First principles study on thickness dependent structural and electronic properties unveiling the growth and stability of 2D layered II–VI semiconducting compounds

Abstract

By employing first principles density functional theory calculations on thickness dependent structural and electronic properties of (0001) surface slabs of wurtzite MX compounds, our study demonstrated the possibility of the existence of 2D layered materials from II–VI group traditional semiconducting compounds that are widely used in various fields. Our calculations revealed that (0001) surface slabs of wurtzite ZnO and CdO compounds prefer to stabilize as sp² hybridized – atomically thin graphitic layers as observed in earlier work, which are separated by van der Waals distances, when compared to the respective wurtzite slabs.

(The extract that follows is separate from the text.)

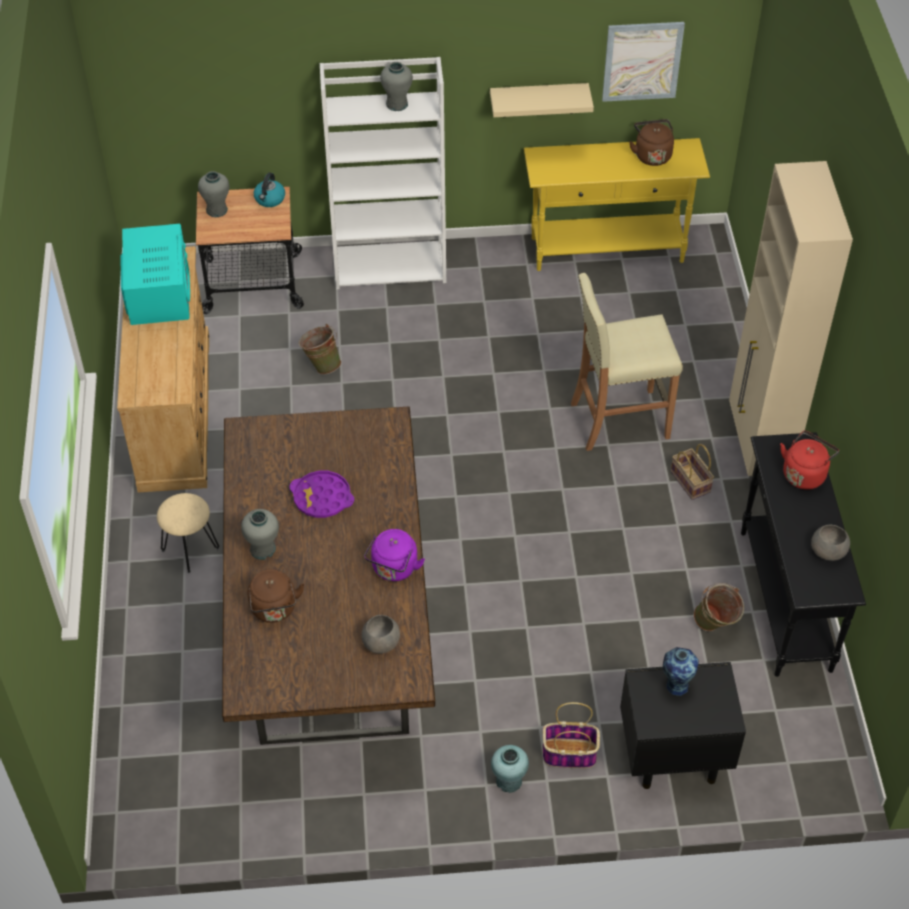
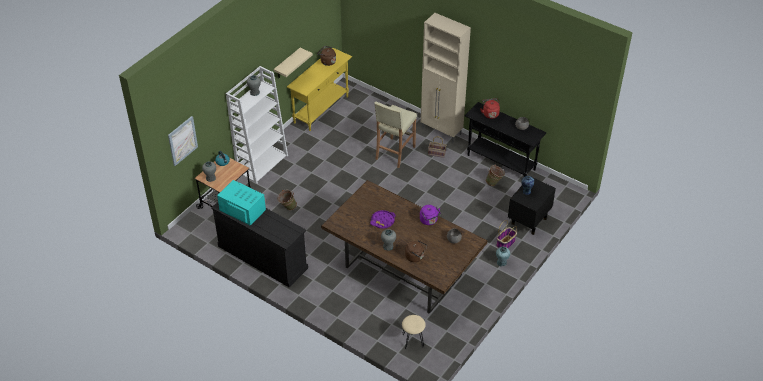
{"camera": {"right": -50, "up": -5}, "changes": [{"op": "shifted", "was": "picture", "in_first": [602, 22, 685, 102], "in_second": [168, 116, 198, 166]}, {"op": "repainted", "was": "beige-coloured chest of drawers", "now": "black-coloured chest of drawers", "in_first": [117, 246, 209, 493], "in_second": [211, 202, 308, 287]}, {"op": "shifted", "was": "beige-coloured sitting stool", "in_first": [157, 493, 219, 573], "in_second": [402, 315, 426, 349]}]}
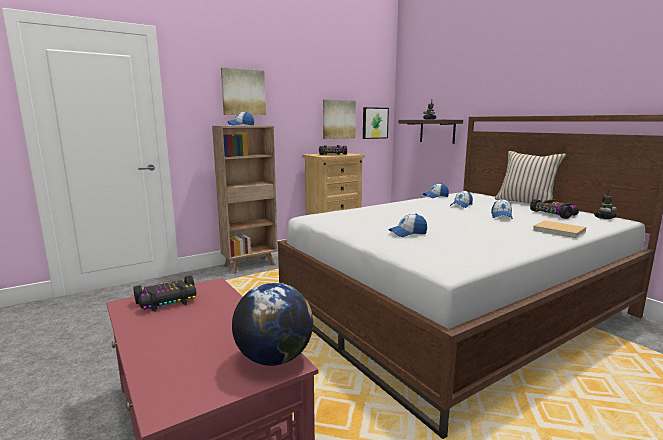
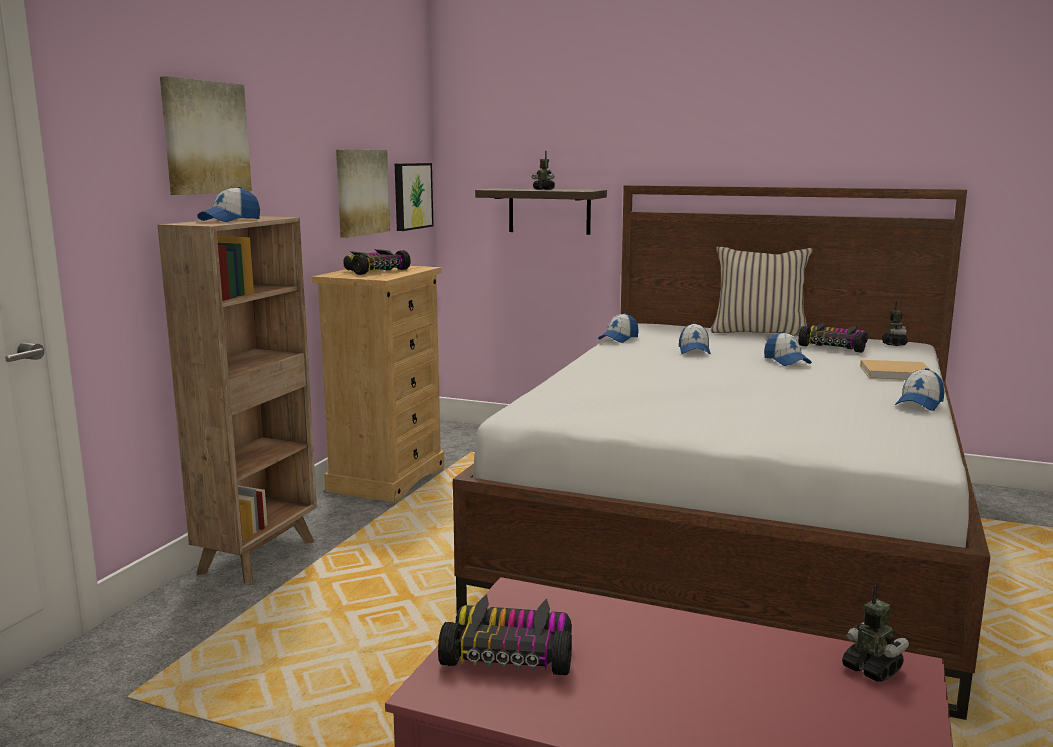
{"camera": {"right": -35, "up": 0}, "changes": [{"op": "rotated", "was": "toy car", "in_first": [134, 276, 197, 312], "in_second": [438, 594, 572, 676], "clockwise": -105}, {"op": "swapped", "was": "desk globe", "now": "robot figure", "in_first": [232, 283, 313, 366], "in_second": [842, 585, 909, 682]}, {"op": "shifted", "was": "cap", "in_first": [388, 214, 427, 237], "in_second": [895, 368, 944, 411]}]}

On the other hand, for surface slabs of other ZnX and CdX (X = S, Se, Te) compounds, sp³ hybridized bilayers, which comprise an X–Zn(Cd)–Zn(Cd)–X structural arrangement, are energetically stable until certain thicknesses of the slabs. Both 2D layered MO and MX systems are electronically insulating in nature. When increasing the number of layers in these systems, the band gap decreases due to the widening of the energy bands. Our calculations further confirmed that all of these 2D systems possess structural, elastic, and lattice dynamical stabilities, depicting their compatibility in optoelectronics and photovoltaic applications, as confirmed by their effective mass and mobility.